Description of the task |
Omit all pictures and transcribe only the lines in the entries below that run from the line with "vfov_deg: 54.9" through the line with "f_number: 8".

Stored records:

>>>

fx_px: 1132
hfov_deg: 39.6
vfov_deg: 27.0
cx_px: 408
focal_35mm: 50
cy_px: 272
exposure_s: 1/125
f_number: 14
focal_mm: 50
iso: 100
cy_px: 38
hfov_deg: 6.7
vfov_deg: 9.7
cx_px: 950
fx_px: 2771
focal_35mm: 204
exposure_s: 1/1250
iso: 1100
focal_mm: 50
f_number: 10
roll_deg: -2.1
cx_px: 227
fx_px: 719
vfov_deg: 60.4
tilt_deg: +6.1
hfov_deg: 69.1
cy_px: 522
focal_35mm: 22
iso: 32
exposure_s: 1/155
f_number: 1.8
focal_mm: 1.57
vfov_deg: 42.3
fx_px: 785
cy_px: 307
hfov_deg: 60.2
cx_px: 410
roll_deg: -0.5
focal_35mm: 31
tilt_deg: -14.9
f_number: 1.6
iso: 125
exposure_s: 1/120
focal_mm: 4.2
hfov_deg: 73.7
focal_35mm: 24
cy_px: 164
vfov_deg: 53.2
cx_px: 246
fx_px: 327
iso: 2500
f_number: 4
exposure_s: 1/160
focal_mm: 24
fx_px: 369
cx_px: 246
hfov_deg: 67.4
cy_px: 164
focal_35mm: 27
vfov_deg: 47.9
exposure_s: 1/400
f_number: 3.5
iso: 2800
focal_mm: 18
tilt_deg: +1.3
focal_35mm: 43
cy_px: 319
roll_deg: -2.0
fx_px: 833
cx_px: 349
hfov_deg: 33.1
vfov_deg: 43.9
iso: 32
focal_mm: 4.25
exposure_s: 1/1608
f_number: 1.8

<<<
>>>

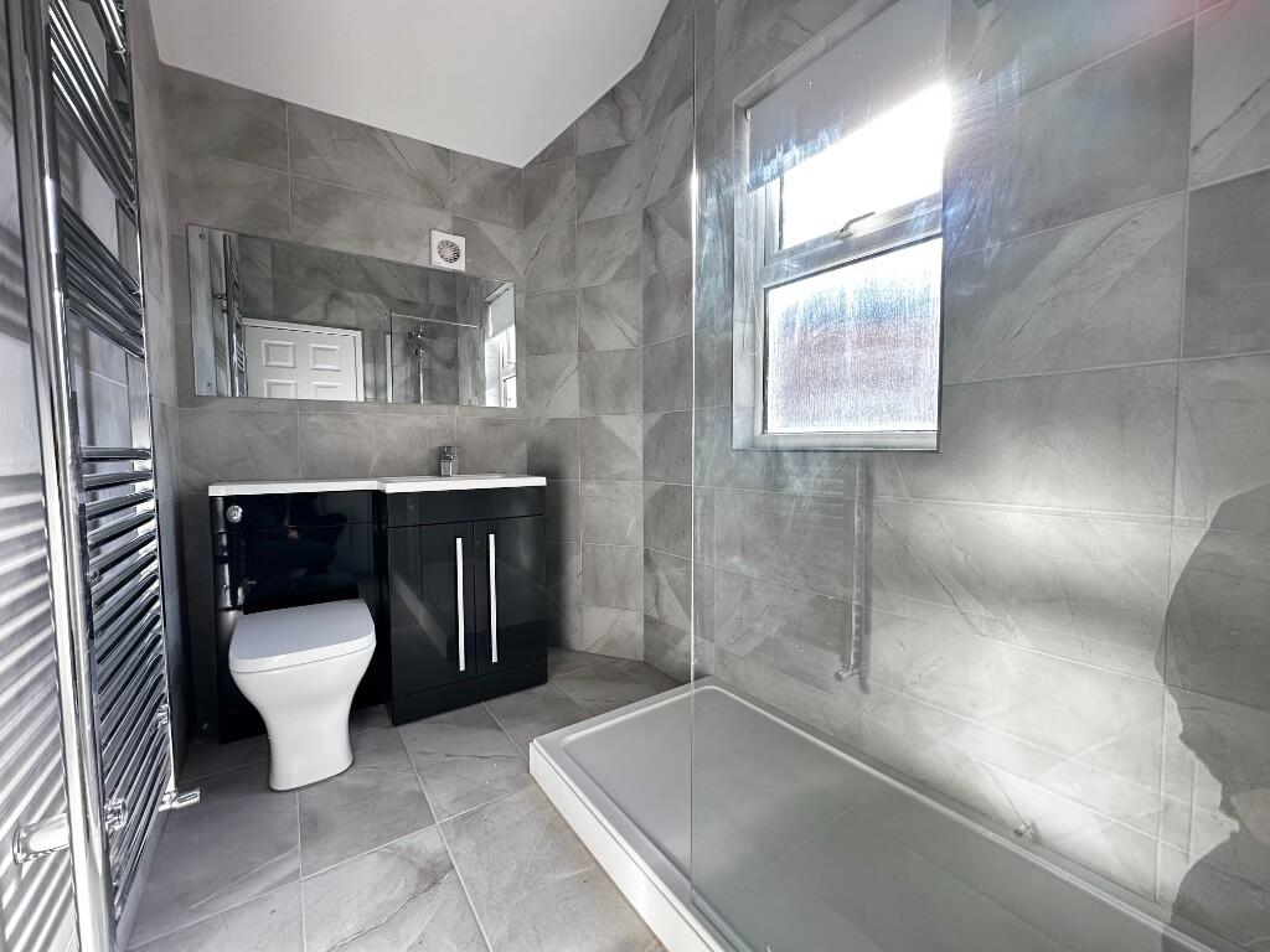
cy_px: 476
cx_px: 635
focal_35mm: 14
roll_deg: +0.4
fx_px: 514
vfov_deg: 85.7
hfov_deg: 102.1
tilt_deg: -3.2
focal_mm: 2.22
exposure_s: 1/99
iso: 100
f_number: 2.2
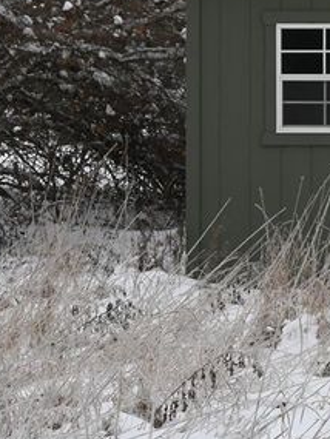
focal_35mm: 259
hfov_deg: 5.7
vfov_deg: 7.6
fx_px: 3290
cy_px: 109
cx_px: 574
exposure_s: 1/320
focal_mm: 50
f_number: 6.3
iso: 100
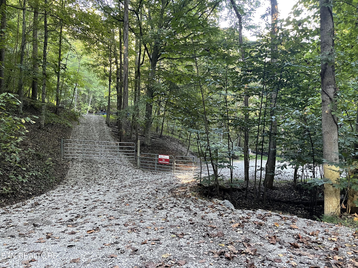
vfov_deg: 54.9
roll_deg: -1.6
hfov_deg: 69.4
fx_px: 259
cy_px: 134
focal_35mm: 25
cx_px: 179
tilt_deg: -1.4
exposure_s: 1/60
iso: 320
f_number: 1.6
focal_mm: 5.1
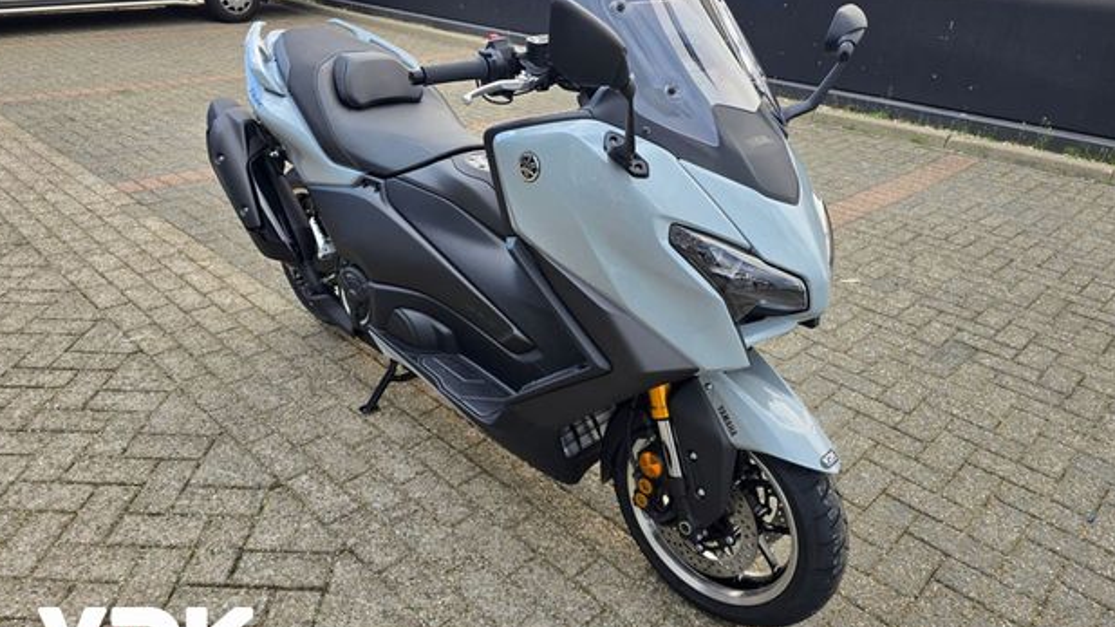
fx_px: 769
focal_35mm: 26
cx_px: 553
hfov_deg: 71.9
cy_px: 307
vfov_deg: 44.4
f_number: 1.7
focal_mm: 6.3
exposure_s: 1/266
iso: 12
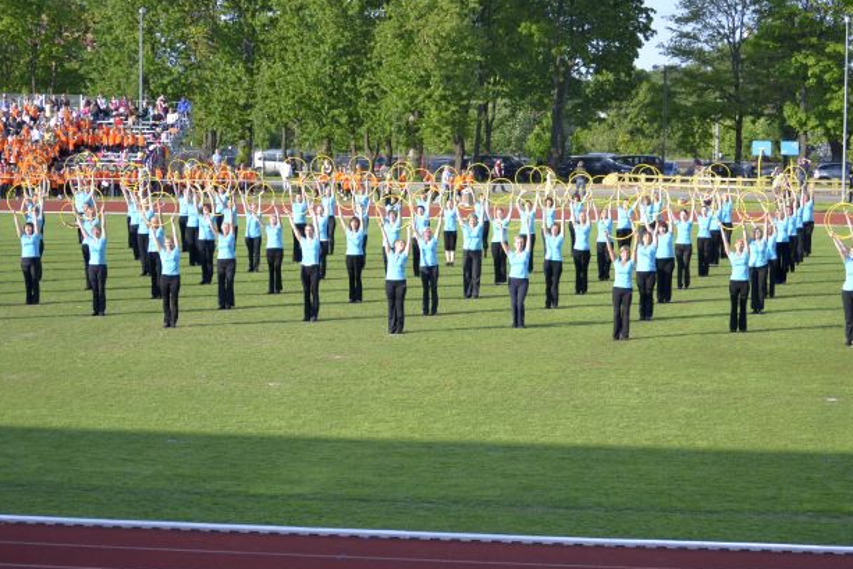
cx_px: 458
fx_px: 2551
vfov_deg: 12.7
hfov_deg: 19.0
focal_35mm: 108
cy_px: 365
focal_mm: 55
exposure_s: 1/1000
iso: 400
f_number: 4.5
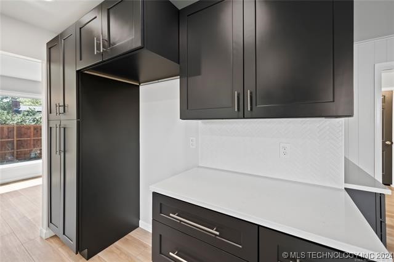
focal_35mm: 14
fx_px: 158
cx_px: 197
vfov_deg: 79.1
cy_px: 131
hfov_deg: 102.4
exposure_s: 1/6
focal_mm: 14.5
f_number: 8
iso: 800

<<<
>>>

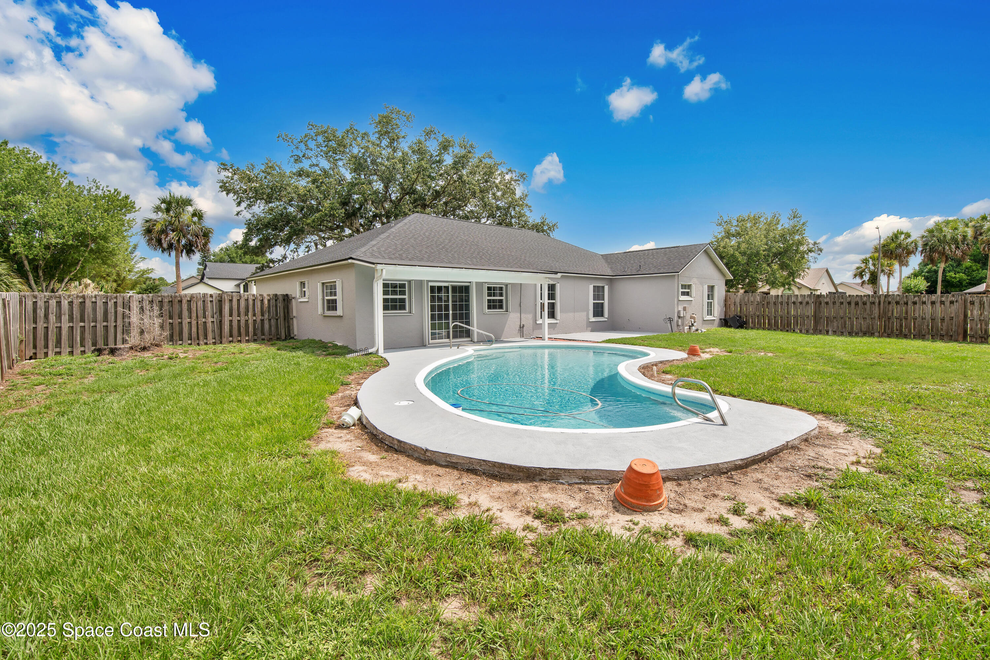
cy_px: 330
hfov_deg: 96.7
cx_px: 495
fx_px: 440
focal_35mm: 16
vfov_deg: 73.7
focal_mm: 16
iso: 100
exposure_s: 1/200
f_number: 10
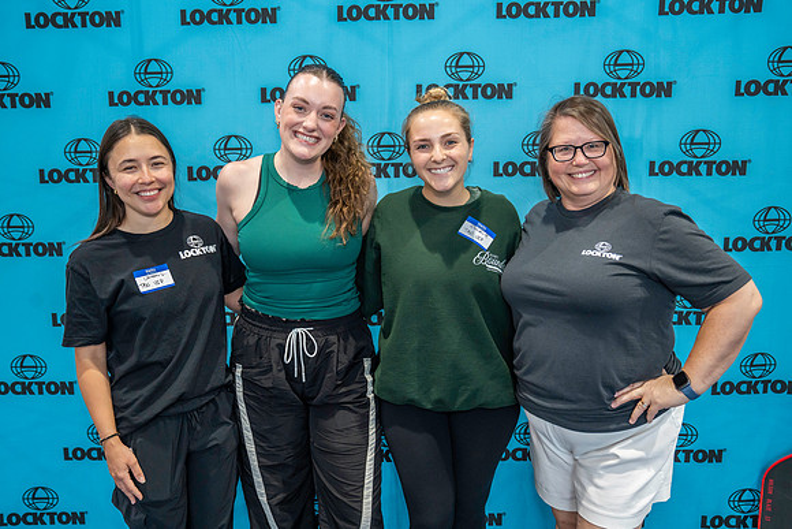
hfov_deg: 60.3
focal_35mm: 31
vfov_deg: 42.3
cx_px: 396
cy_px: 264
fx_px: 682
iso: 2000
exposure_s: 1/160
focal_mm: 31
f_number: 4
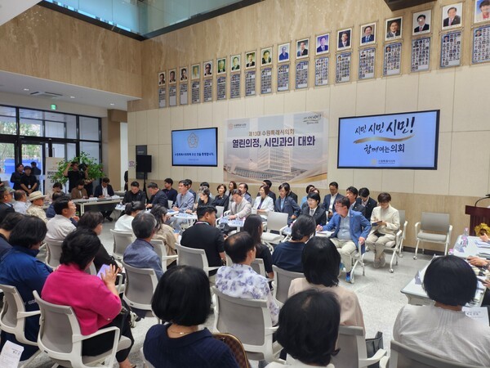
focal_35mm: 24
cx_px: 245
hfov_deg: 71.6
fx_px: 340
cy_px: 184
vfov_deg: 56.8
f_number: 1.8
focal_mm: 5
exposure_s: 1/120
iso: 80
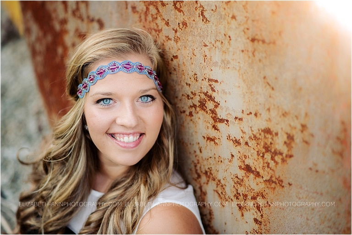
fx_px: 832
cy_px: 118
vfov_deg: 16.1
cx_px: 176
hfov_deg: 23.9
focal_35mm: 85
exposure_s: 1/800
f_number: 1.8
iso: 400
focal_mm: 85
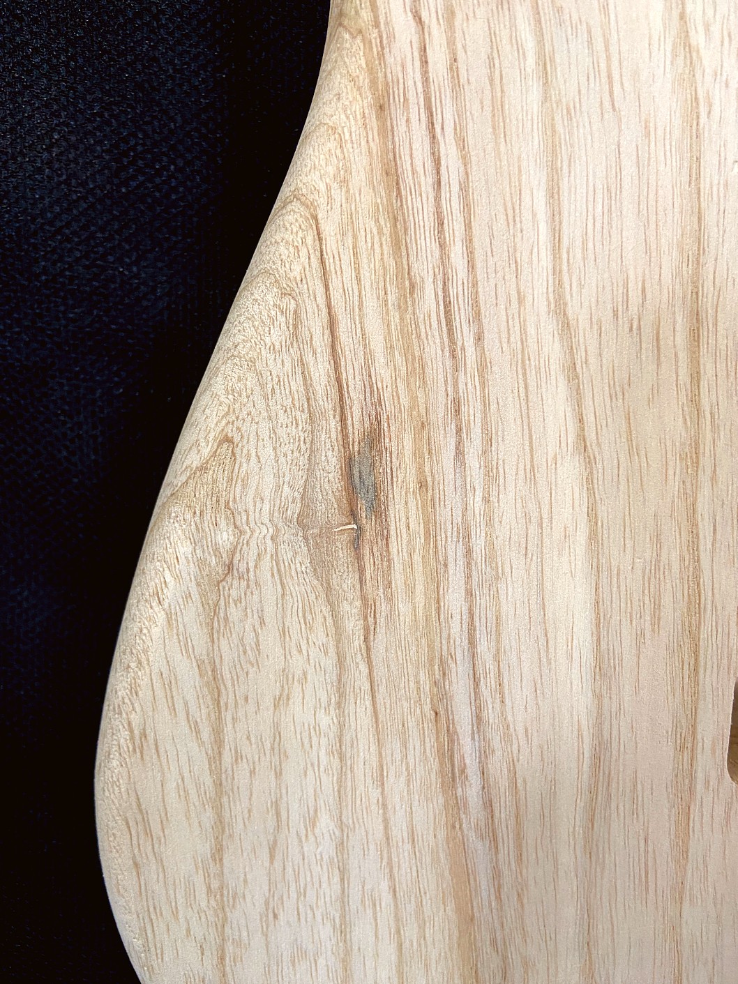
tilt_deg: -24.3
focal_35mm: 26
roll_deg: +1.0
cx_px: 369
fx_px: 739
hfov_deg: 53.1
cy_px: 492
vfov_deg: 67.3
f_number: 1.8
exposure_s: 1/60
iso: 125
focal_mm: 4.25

<<<

Written reply |
vfov_deg: 54.9
roll_deg: -1.6
hfov_deg: 69.4
fx_px: 259
cy_px: 134
focal_35mm: 25
cx_px: 179
tilt_deg: -1.4
exposure_s: 1/60
iso: 320
f_number: 1.6
focal_mm: 5.1
fx_px: 769
focal_35mm: 26
cx_px: 553
hfov_deg: 71.9
cy_px: 307
vfov_deg: 44.4
f_number: 1.7
focal_mm: 6.3
exposure_s: 1/266
iso: 12
cx_px: 458
fx_px: 2551
vfov_deg: 12.7
hfov_deg: 19.0
focal_35mm: 108
cy_px: 365
focal_mm: 55
exposure_s: 1/1000
iso: 400
f_number: 4.5
focal_35mm: 14
fx_px: 158
cx_px: 197
vfov_deg: 79.1
cy_px: 131
hfov_deg: 102.4
exposure_s: 1/6
focal_mm: 14.5
f_number: 8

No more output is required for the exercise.